The median age of children at the time of maternal sample collection was 50 days. 47% were female, and 61% were white. Of the 652 children, 167 (26%) met criteria for wheezing at age 2 years. These children had mothers with significantly lower postpartum concentrations of plasma alpha-tocopherol, compared with those who did not meet criteria for wheezing at 2 years (a mean of 69 micromol/L vs. 75 micromol/L, respectively; P = .02). In multivariable regression analysis, the researchers detected a significant interaction between gamma-tocopherol and alpha-tocopherol, where the highest amounts of maternal gamma-tocopherol modified and mitigated the protective association of maternal alpha-tocopherol with risk of wheezing at 2 years (P = .05).
Dr.

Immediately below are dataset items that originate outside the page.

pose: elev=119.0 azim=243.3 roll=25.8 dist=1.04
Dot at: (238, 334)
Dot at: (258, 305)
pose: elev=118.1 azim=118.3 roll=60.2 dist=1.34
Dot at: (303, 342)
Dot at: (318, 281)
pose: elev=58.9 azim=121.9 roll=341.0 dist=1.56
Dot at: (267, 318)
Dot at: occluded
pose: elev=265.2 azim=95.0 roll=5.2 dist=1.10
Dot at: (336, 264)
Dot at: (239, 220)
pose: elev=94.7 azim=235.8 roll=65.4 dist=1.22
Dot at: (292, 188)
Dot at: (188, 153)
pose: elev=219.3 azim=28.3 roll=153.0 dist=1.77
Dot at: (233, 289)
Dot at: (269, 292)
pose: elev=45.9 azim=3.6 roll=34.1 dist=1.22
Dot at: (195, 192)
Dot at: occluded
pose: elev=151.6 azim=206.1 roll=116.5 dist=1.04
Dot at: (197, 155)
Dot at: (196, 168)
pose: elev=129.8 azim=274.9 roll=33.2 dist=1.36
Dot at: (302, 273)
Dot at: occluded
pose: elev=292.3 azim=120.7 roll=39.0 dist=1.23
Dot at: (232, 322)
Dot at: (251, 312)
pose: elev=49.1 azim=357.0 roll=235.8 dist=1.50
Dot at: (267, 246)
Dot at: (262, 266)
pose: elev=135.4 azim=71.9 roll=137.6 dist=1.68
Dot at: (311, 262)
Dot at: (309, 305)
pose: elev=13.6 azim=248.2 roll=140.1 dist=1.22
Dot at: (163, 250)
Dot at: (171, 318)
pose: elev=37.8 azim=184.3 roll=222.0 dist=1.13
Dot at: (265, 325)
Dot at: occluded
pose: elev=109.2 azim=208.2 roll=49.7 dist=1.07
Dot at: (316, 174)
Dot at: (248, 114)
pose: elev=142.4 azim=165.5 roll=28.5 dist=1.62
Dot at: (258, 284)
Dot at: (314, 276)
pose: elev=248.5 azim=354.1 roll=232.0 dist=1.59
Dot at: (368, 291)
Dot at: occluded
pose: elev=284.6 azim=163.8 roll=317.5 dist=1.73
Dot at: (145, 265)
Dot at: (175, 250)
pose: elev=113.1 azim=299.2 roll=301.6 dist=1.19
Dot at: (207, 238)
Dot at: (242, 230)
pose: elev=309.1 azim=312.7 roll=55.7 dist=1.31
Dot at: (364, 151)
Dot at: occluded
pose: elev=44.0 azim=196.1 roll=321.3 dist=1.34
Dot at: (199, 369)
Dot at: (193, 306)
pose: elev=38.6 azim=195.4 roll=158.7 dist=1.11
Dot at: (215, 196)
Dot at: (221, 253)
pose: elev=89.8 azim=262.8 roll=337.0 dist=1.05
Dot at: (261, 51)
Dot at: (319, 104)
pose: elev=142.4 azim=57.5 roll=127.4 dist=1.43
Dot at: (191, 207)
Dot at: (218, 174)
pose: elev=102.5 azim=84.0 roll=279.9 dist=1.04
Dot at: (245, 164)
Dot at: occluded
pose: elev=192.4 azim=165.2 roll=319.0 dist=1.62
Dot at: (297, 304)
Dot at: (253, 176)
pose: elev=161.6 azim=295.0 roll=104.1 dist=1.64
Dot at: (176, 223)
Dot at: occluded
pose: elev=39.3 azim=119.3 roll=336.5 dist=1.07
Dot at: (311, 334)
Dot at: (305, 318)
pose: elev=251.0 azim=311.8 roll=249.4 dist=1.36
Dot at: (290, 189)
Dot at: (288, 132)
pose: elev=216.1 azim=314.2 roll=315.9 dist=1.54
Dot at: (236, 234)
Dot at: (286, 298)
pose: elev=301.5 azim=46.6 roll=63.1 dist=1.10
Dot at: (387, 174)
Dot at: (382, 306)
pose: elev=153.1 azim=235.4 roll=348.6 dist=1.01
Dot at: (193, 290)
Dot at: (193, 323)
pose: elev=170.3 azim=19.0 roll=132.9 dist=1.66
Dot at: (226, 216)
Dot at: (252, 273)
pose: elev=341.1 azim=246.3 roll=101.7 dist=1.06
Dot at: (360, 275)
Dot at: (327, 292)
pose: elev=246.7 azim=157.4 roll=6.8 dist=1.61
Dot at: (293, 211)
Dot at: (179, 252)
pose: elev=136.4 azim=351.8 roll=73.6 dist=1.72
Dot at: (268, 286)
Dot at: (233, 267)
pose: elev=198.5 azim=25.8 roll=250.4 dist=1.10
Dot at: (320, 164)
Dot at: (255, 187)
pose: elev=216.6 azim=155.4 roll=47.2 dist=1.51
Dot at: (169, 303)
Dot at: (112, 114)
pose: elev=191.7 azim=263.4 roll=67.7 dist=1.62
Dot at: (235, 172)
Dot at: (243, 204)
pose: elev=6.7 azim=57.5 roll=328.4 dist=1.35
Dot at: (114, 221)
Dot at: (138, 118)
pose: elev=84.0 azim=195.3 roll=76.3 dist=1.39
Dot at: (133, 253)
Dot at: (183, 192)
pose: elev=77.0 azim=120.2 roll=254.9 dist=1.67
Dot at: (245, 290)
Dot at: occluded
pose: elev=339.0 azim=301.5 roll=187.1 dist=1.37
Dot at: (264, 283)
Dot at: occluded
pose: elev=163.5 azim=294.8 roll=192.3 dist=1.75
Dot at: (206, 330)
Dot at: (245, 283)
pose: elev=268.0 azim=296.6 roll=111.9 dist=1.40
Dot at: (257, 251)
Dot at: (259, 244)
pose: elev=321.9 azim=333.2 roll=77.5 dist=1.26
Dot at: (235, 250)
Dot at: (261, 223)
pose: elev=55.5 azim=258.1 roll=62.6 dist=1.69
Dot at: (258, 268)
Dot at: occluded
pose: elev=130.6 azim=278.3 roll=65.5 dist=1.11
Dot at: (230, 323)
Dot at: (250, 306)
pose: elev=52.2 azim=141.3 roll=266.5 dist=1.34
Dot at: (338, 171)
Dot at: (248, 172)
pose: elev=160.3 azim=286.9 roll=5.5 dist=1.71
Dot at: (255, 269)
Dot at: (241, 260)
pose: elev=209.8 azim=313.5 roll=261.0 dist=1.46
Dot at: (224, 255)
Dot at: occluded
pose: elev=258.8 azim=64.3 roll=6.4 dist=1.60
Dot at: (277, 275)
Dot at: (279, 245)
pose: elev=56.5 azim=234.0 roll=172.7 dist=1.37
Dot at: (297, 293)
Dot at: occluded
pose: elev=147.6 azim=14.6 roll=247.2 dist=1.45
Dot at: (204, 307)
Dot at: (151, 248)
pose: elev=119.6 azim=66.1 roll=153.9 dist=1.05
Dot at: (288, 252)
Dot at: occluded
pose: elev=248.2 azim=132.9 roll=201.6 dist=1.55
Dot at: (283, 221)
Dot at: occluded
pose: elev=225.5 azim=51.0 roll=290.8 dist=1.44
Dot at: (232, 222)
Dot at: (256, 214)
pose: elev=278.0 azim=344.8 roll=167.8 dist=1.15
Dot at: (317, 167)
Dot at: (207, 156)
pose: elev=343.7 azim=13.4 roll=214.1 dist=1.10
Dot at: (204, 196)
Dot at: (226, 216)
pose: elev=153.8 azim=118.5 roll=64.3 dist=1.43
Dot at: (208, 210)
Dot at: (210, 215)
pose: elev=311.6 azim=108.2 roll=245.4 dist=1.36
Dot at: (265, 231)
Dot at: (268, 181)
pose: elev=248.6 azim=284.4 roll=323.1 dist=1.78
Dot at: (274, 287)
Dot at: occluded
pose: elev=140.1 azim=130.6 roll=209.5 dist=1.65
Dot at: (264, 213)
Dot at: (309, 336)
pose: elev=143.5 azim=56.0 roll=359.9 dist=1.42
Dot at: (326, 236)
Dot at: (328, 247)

Stone cautioned that, what is currently labeled as vitamin E or alpha-tocopherol in foods and supplements, “could be any of eight different isoforms, and alpha-tocopherol may not actually be the dominant isoform being provided. In addition, the oils that we eat are the main sources of tocopherols in our diet, and they vary widely in terms of their tocopherol isoforms. Sunflower and safflower oil, for example, provide predominantly alpha-tocopherol as their isoform of vitamin E, while corn and soy oil provide predominantly gamma-tocopherol.”
For now, he continued, correcting maternal alpha-tocopherol deficiency, currently defined by a serum alpha-tocopherol concentration less than 11.6 micromol/L, is certainly reasonable. Down the road, modification of maternal alpha-tocopherol or gamma-tocopherol concentrations through dietary counseling may provide clinicians with a tool to prevent wheezing or asthma in affected children. “In the future there may be a role for checking tocopherol isoforms in pregnant women and then modifying dietary oil consumption to protect the health of their children,” he said.
He acknowledged certain limitations of the study, including that researchers obtained maternal vitamin E isoform measurements at enrollment, when the infants were, on average, 6 weeks post partum, and not during pregnancy. “However, the literature has shown that postpartum vitamin E levels at this time point are very similar to those during the second trimester of pregnancy,” Dr. Stone said. “The literature has also shown that plasma vitamin E isoform concentrations are tightly tied to diet and body stores and do not change very rapidly (such that a woman would not be likely to go from the highest quartile to the lowest, or vice versa). People’s diets don’t tend to change that much, in general.”
INSPIRE is funded by the National Institutes of Health. Dr. Stone is funded by an NIH training grant through Vanderbilt University. He reported having no relevant financial disclosures.
AT THE 2017 AAAAI ANNUAL MEETING
Key clinical point:
Major finding: Increasing maternal postpartum–plasma alpha-tocopherol concentration was associated with a decreased likelihood of wheezing requiring asthma medications at 2 years (P = .02).
Data source: A prospective evaluation of 652 children with maternal postpartum–plasma vitamin E isoforms measured at study enrollment.
Disclosures: INSPIRE is funded by the National Institutes of Health. Dr. Stone is funded by an NIH training grant through Vanderbilt University. He reported having no relevant financial disclosures.